Algeria’s Future before HRC

On 12 November 2013, Algeria was elected to become a member of the Human Rights Council by the UN General Assembly. Interestingly, in its aide-mémoire, the Charter was listed as part of Algeria’s contributions and commitments to the promotion and protection of human rights. However, given the fact that HRC raised its utmost concern regarding the Charter as early as 2007, Algeria’s inclusion of the Charter as part of its endeavor to promote and protect human rights in 2013 is rather startling, and indicates apathy towards the HRC Views by Algeria.
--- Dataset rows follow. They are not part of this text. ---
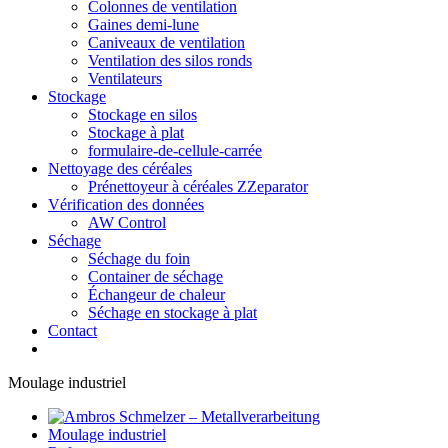
Colonnes de ventilation
Gaines demi-lune
Caniveaux de ventilation
Ventilation des silos ronds
Ventilateurs
Stockage
Stockage en silos
Stockage à plat
formulaire-de-cellule-carrée
Nettoyage des céréales
Prénettoyeur à céréales ZZeparator
Vérification des données
AW Control
Séchage
Séchage du foin
Container de séchage
Échangeur de chaleur
Séchage en stockage à plat
Contact
Moulage industriel
Moulage industriel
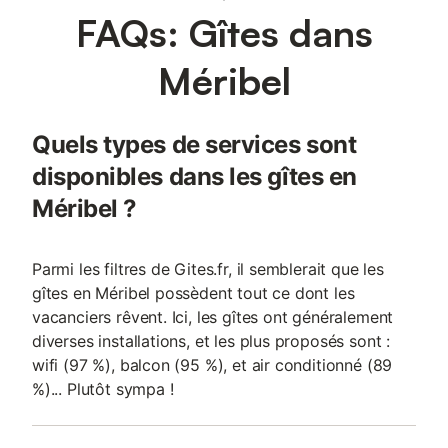
FAQs: Gîtes dans
Méribel
Quels types de services sont
disponibles dans les gîtes en
Méribel ?
Parmi les filtres de Gites.fr, il semblerait que les
gîtes en Méribel possèdent tout ce dont les
vacanciers rêvent. Ici, les gîtes ont généralement
diverses installations, et les plus proposés sont :
wifi (97 %), balcon (95 %), et air conditionné (89
%)... Plutôt sympa !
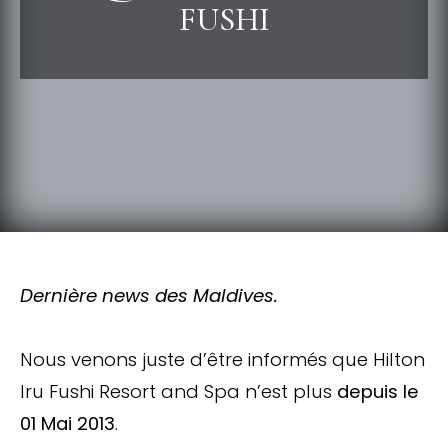
FUSHI
Dernière news des Maldives.
Nous venons juste d’être informés que Hilton
Iru Fushi Resort and Spa n’est plus
depuis le
01 Mai 2013
.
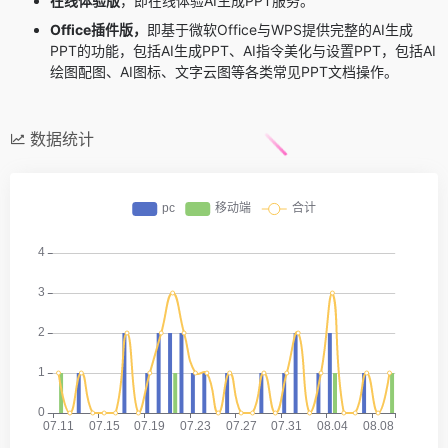
在线体验版
，即在线体验AI生成PPT服务。
Office插件版，
即基于微软Office与WPS提供完整的AI生成
PPT的功能，包括AI生成PPT、AI指令美化与设置PPT，包括AI
绘图配图、AI图标、文字云图等各类常见PPT文档操作。
数据统计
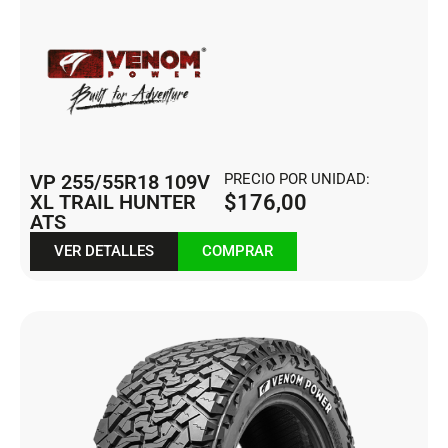
VP 255/55R18 109V
PRECIO POR UNIDAD:
XL TRAIL HUNTER
$
176,00
ATS
VER DETALLES
COMPRAR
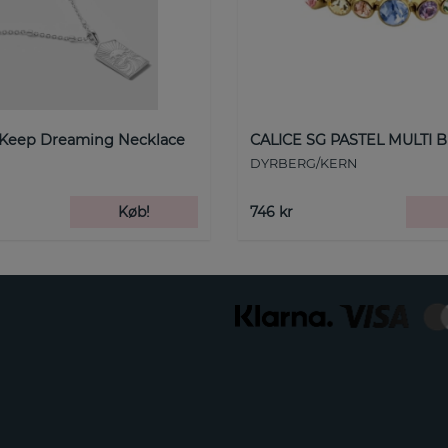
 Keep Dreaming Necklace
CALICE SG PASTEL MULTI B
DYRBERG/KERN
Køb!
746 kr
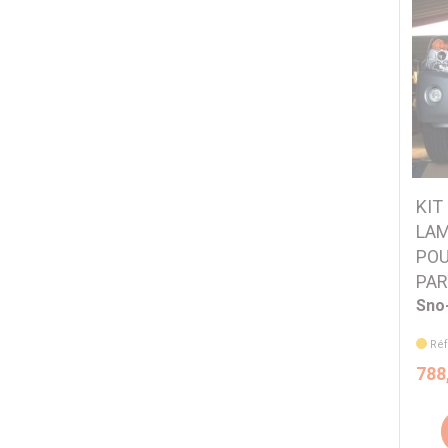
KIT
LAM
POU
PAR
Sno
Réf
788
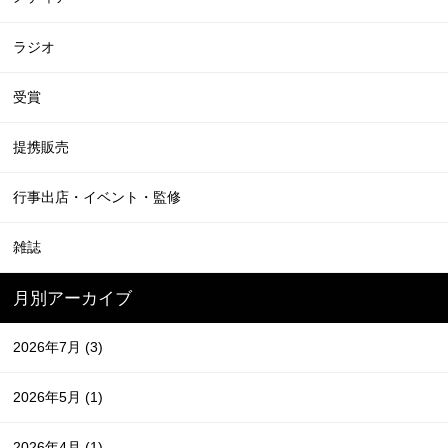
ラジオ
受賞
提携販売
行事出店・イベント・監修
雑誌
月別アーカイブ
2026年7月
(3)
2026年5月
(1)
2026年4月
(1)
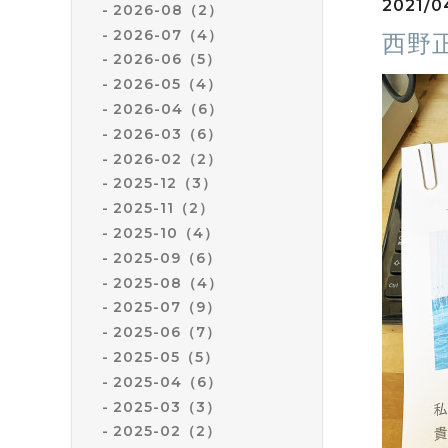
2021/0
2026-08（2）
2026-07（4）
西野
2026-06（5）
2026-05（4）
2026-04（6）
2026-03（6）
2026-02（2）
2025-12（3）
2025-11（2）
2025-10（4）
2025-09（6）
2025-08（4）
2025-07（9）
2025-06（7）
2025-05（5）
2025-04（6）
2025-03（3）
2025-02（2）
As apparent in Algeria’s observations in the aforementioned Views, Algeria’s membership to the Human Rights Council (which will expire in 2016) seem not to change its apathy towards HRC’s criticisms. Despite the gravity of the violations and the seriousness of the remedies recommended by the HRC, its constant failure to tackle the problem created by the Charter makes Algeria one of the most condemned State parties by the HRC.

As Oxford International Human Rights Law reporters when the fact patterns and the Views of the UN Treaty Committees regarding the same country are nearly identical we prepare a “No Need to Report” (NNR) headnote to signify the similarity. If the current trend continues (and there is no evidence suggesting otherwise) Algeria might have the biggest pile of NNR headnotes and “violation decisions” among the States parties which is highly unsuitable for a member of the Human Rights Council.